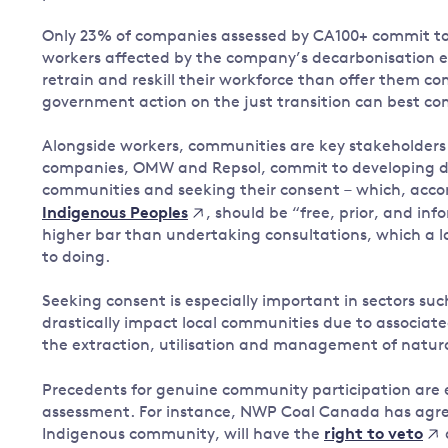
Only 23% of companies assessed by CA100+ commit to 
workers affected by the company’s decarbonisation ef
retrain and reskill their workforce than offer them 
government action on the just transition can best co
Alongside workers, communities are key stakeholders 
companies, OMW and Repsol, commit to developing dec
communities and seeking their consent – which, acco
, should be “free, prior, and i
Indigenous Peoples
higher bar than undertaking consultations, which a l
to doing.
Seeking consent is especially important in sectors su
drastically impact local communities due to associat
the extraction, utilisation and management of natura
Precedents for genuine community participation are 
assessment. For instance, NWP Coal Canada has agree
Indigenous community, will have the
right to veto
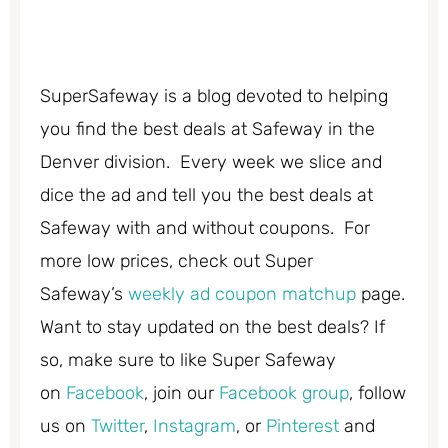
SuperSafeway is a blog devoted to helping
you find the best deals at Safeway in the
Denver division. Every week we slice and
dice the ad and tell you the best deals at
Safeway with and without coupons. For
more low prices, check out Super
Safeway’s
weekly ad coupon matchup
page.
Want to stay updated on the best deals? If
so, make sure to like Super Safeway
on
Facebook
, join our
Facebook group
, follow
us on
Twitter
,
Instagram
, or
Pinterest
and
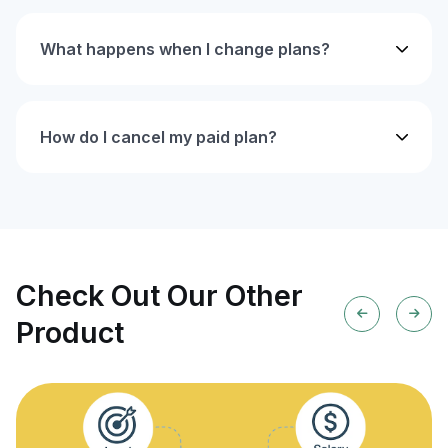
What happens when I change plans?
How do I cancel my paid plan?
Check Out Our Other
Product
++++
Each line in the data that holds the word "deals" must be copied.

Task output:
you find the best deals at Safeway in the
dice the ad and tell you the best deals at
Want to stay updated on the best deals? If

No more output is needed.